* Task instructions
Give the number of lines in the data that contain "updateFunctionComponent", and nothing more.

(Saved data entries)
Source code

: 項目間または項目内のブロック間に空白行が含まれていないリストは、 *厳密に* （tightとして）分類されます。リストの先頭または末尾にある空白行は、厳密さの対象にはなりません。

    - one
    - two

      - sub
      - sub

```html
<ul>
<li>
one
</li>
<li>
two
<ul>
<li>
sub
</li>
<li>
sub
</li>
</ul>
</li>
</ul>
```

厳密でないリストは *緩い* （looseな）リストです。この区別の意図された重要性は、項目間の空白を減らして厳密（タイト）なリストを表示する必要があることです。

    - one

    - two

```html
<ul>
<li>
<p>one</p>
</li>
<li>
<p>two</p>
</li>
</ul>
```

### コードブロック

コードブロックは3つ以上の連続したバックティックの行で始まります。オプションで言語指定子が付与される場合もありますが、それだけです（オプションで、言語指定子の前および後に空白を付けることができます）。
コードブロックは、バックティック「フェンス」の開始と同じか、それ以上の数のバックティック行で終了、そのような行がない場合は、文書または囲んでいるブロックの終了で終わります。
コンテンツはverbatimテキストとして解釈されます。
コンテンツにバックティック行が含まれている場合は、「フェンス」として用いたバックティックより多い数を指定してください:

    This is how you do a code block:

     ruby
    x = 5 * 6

---

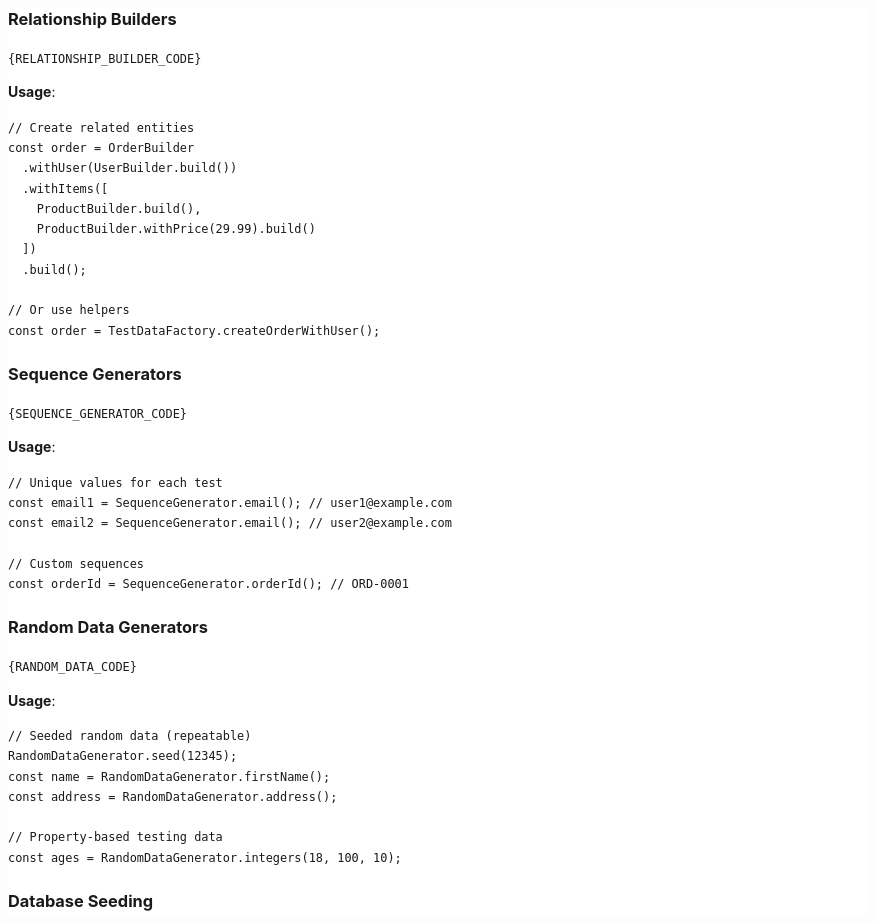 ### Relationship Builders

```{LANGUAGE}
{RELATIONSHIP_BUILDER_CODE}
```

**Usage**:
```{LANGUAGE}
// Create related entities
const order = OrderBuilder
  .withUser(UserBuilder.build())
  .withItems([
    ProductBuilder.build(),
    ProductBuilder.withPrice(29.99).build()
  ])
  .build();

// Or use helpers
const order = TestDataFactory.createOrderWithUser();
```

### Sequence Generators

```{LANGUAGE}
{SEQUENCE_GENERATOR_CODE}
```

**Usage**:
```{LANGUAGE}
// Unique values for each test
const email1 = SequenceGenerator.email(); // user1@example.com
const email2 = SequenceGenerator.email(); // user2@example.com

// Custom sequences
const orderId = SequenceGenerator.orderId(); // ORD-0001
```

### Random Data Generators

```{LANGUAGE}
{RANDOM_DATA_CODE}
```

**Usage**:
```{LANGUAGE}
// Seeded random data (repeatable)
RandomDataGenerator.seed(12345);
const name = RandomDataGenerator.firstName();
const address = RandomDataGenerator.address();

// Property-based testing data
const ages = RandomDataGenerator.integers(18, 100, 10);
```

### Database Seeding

---

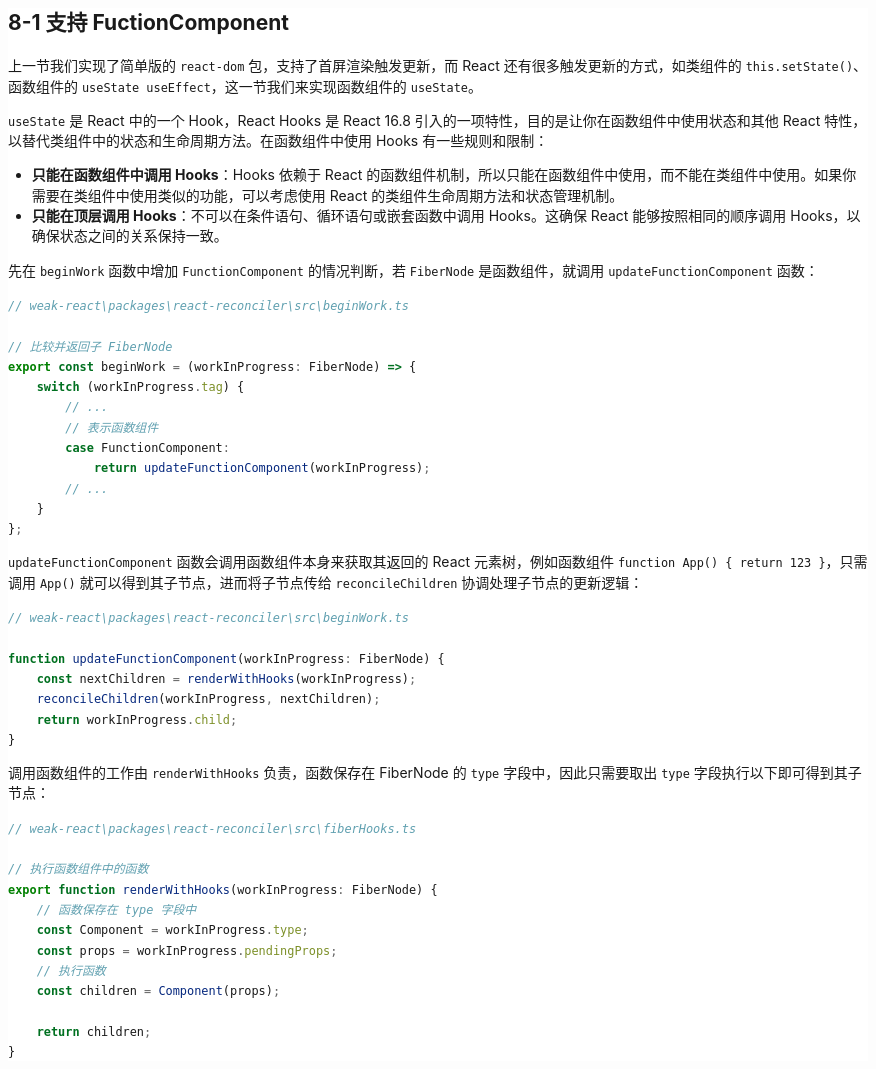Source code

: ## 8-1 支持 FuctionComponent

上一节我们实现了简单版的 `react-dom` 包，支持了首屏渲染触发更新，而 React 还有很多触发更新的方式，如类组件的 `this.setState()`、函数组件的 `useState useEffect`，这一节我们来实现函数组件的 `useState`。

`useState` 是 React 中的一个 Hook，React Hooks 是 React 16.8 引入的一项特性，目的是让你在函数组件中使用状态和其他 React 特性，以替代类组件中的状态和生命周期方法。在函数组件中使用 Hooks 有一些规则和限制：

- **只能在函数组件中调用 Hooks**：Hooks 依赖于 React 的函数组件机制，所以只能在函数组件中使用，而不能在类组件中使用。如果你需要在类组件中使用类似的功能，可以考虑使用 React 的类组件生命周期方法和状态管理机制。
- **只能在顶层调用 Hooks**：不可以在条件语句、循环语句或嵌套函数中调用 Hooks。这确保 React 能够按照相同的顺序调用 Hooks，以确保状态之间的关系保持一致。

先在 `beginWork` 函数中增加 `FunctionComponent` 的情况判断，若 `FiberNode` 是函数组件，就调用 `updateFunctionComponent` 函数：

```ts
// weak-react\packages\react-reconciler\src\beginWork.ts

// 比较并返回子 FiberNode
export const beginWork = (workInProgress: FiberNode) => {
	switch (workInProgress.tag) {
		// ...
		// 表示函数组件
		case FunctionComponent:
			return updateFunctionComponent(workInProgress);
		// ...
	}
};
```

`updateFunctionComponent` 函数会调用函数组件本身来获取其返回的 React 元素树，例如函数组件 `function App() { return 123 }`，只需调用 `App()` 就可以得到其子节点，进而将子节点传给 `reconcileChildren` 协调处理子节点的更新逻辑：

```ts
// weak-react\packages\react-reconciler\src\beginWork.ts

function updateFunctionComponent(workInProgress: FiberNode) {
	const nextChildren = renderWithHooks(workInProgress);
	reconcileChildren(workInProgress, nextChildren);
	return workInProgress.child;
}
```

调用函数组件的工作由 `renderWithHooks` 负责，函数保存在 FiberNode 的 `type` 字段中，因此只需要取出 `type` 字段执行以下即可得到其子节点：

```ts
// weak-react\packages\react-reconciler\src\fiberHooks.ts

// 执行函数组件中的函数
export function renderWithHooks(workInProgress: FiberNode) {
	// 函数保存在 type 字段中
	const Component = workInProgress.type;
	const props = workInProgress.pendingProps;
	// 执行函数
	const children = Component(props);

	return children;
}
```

* Answer to this problem
4